• **Page text**:
Unless otherwise required by applicable law, the Noteholder and the Company agree to treat the Note as debt of the Company for U.S. federal and applicable state income tax purposes. If the Company is obliged to withhold any payment hereunder on account of present or future taxes, duties, assessments or other governmental charges required by law, the Company shall make such withholding or deduction and pay the balance owing to the Noteholder, such withheld or deducted amounts shall be treated for all purposes has having been paid to the Noteholder to whom such amounts would otherwise have been paid.  For greater certainty, the Company may reduce the number of Shares (based on the Conversion Price as set out in Article 5 hereof) issuable to the Noteholder pursuant to Article 5 to satisfy its withholding obligations.
 

8.2
Amendment and Waiver
 
Neither this Note nor any provision hereof may be amended, waived, discharged or terminated except by a document in writing executed by the party against whom enforcement of the amendment, waiver, discharge or termination is sought.
 
8.3
Notices and Other Instruments
 
Any notice, demand or other communication required or permitted to be given to any party hereunder shall be in writing and shall be:
 
(a)
personally delivered to such party; or
 
(b)
except during a period of strike, lock-out or other postal disruption, sent by double registered mail, postage prepaid to the address of such party set forth below; or
 
(c)
sent by facsimile transmission or other means of electronic communication to the address of such party set forth below;
 
and shall be deemed to have been received by such party on the earliest of the date of delivery under subsection 8.3(a), the actual date of receipt when mailed under subsection 8.3(b) and the Business Day following the date of communication under subsection 8.3(c).
 

(i)

• **Dataset entries**:
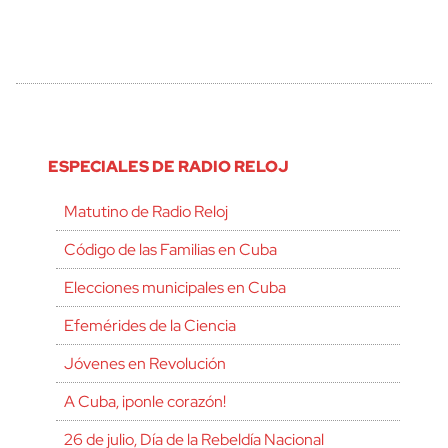
ESPECIALES DE RADIO RELOJ
Matutino de Radio Reloj
Código de las Familias en Cuba
Elecciones municipales en Cuba
Efemérides de la Ciencia
Jóvenes en Revolución
A Cuba, ¡ponle corazón!
26 de julio, Día de la Rebeldía Nacional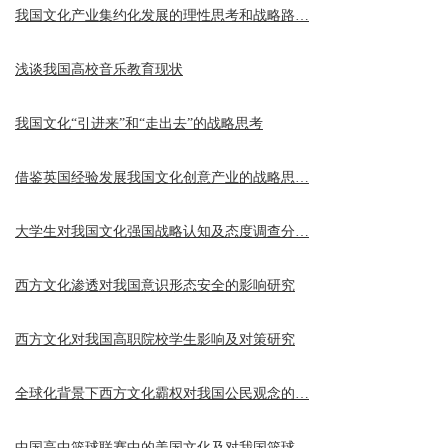
我国文化产业集约化发展的理性思考和战略路…
浅谈我国高校音乐教育现状
我国文化“引进来”和“走出去”的战略思考
借鉴英国经验发展我国文化创意产业的战略思…
大学生对我国文化强国战略认知及态度调查分…
西方文化渗透对我国意识形态安全的影响研究
西方文化对我国高职院校学生影响及对策研究
全球化背景下西方文化霸权对我国公民观念的…
中国高中篮球联赛中的美国文化及对我国篮球…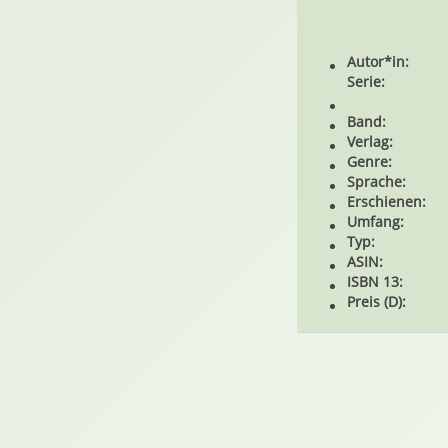
Autor*in:
Serie:
Band:
Verlag:
Genre:
Sprache:
Erschienen:
Umfang:
Typ:
ASIN:
ISBN 13:
Preis (D):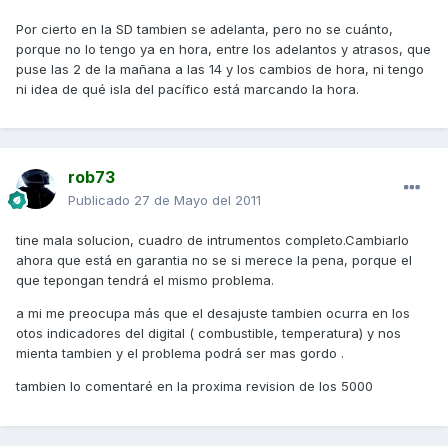
Por cierto en la SD tambien se adelanta, pero no se cuánto,
porque no lo tengo ya en hora, entre los adelantos y atrasos, que
puse las 2 de la mañana a las 14 y los cambios de hora, ni tengo
ni idea de qué isla del pacífico está marcando la hora.
rob73
Publicado
27 de Mayo del 2011
tine mala solucion, cuadro de intrumentos completo.Cambiarlo
ahora que está en garantia no se si merece la pena, porque el
que tepongan tendrá el mismo problema.
a mi me preocupa más que el desajuste tambien ocurra en los
otos indicadores del digital ( combustible, temperatura) y nos
mienta tambien y el problema podrá ser mas gordo .
tambien lo comentaré en la proxima revision de los 5000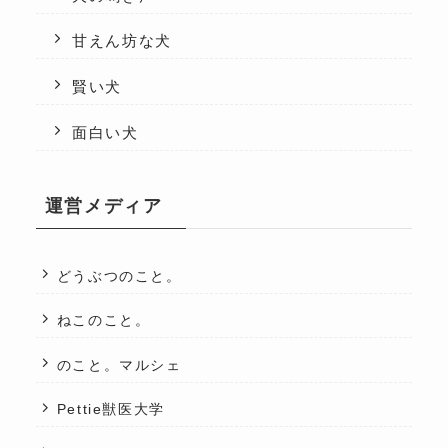
甘えん坊な犬
賢い犬
面白い犬
運営メディア
どうぶつのこと。
ねこのこと。
のこと。マルシェ
Pettie獣医大学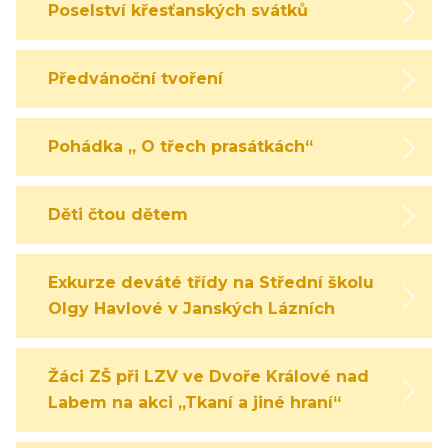
Poselství křesťanských svátků
Předvánoční tvoření
Pohádka „ O třech prasátkách“
Děti čtou dětem
Exkurze deváté třídy na Střední školu
Olgy Havlové v Janských Lázních
Žáci ZŠ při LZV ve Dvoře Králové nad
Labem na akci „Tkaní a jiné hraní“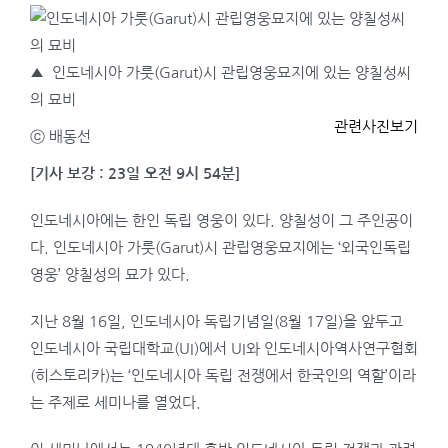
▲
인도네시아 가룻(Garut)시 관립영웅묘지에 있는 양칠성씨
의 묘비
관련사진보기
ⓒ 배동선
[기사 보강 : 23일 오전 9시 54분]
인도네시아에는 한인 독립 영웅이 있다. 양칠성이 그 주인공이
다. 인도네시아 가룻(Garut)시 관립영웅묘지에는 ‘외국인독립
영웅’ 양칠성의 묘가 있다.
지난 8월 16일, 인도네시아 독립기념일(8월 17일)을 앞두고
인도네시아 국립대학교(UI)에서 UI와 인도네시아역사연구협회
(히스토리카)는 ‘인도네시아 독립 전쟁에서 한국인의 역할’이라
는 주제로 세미나를 열었다.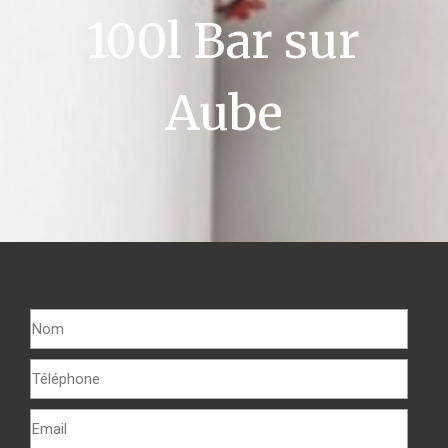
100l Bar sur
Aube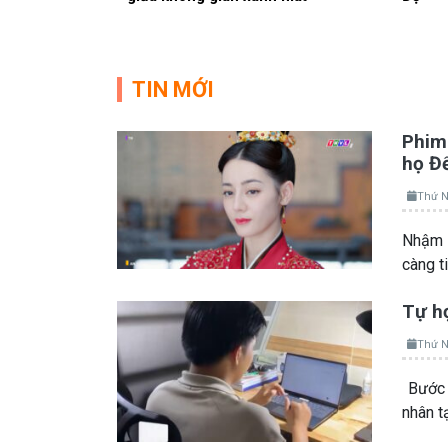
TIN MỚI
Phim 
họ Đ
Thứ N
Nhậm A
càng t
Tự họ
Thứ N
Bước 
nhân t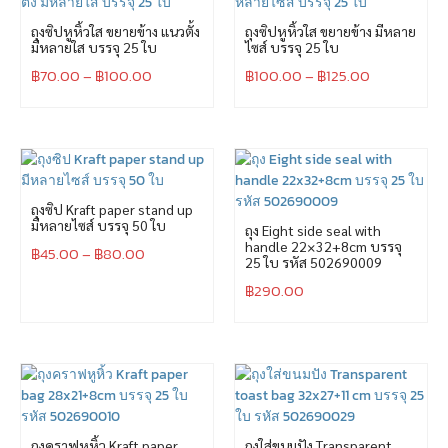
ถุงซิปหูหิ้วใส ขยายข้าง แนวตั้ง
ถุงซิปหูหิ้วใส ขยายข้าง มีหลาย
มีหลายใส บรรจุ 25 ใบ
ไซส์ บรรจุ 25 ใบ
฿
70.00
–
฿
100.00
฿
100.00
–
฿
125.00
ถุงซิป Kraft paper stand up
มีหลายไซส์ บรรจุ 50 ใบ
ถุง Eight side seal with
handle 22×32+8cm บรรจุ
฿
45.00
–
฿
80.00
25 ใบ รหัส 502690009
฿
290.00
ถุงคราฟหูหิ้ว Kraft paper
ถุงใส่ขนมปัง Transparent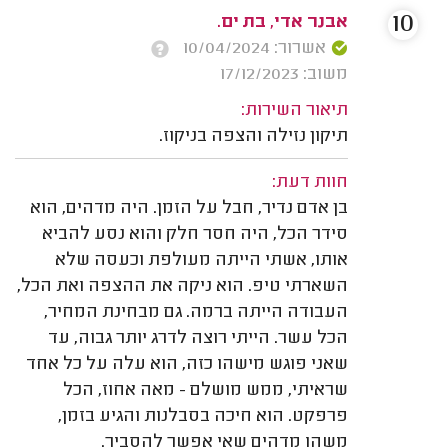
10
אבנר אדי, בת ים.
אשרור: 10/04/2024
משוב: 17/12/2023
תיאור השירות:
תיקון נזילה והצפה בניקוז.
חוות דעת:
בן אדם נדיר, חבל על הזמן. היה מדהים, הוא
סידר הכל, היה חסר חלק והוא נסע להביא
אותו, אשתי הייתה מעולפת וכעסה שלא
השארתי טיפ. הוא ניקה את ההצפה ואת הכל,
העבודה הייתה ברמה. גם מבחינת המחיר,
הכל עשר. הייתי רוצה לדרג יותר גבוה, עד
שאני פוגש מישהו כזה, הוא עלה על כל אחד
שראיתי, ממש מושלם - מאה אחוז, הכל
פרפקט. הוא חיכה בסבלנות והגיע בזמן,
משהו מדהים שאי אפשר להסביר.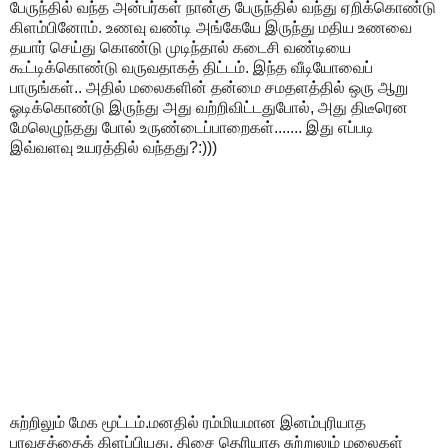
பேருந்தில் வந்த அன்பர்கள் நான்கு பேருந்தில் வந்து ஏறிக்கொண்டு
கிளம்பினோம். உணவு வண்டி அங்கேயே இருந்து மதிய உணவை
தயார் செய்து கொண்டு முடிந்தால் கடைசி வண்டியை
கூட்டிக்கொண்டு வருவதாகத் திட்டம். இந்த வீடியோவைப்
பாருங்கள்.. அதில் மலைகளின் தன்மை சமதளத்தில் ஒரு ஆறு
ஓடிக்கொண்டு இருந்து அது வற்றிவிட்டதுபோல், அது திடீரென
மேலெழுந்தது போல் உருண்டைப்பாறைகள்....... இது எப்படி
இவ்வளவு உயரத்தில் வந்தது?:)))
சுற்றிலும் மேக மூட்டம்.மனதில் ரம்மியமான இனம்புரியாத
பரவசத்தைக் கிளப்பியது. திசை தெரியாத சுற்றுலும் மலைகள்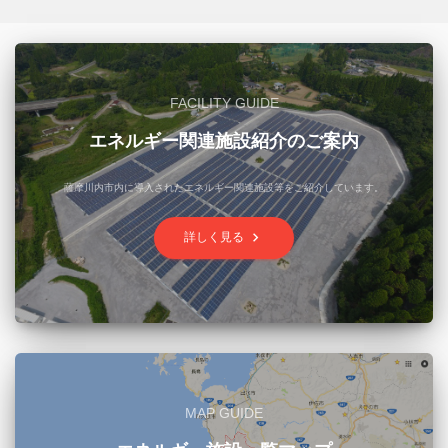
FACILITY GUIDE
エネルギー関連施設紹介のご案内
薩摩川内市内に導入されたエネルギー関連施設等をご紹介しています。
keyboard_arrow_right
詳しく見る
MAP GUIDE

• **Task instructions**:
Please extract the passage of the note text from "Neither this Note" up to and including "termination is sought.". Nothing in the listing is needed here.

• **Result of the task**:
Neither this Note nor any provision hereof may be amended, waived, discharged or terminated except by a document in writing executed by the party against whom enforcement of the amendment, waiver, discharge or termination is sought.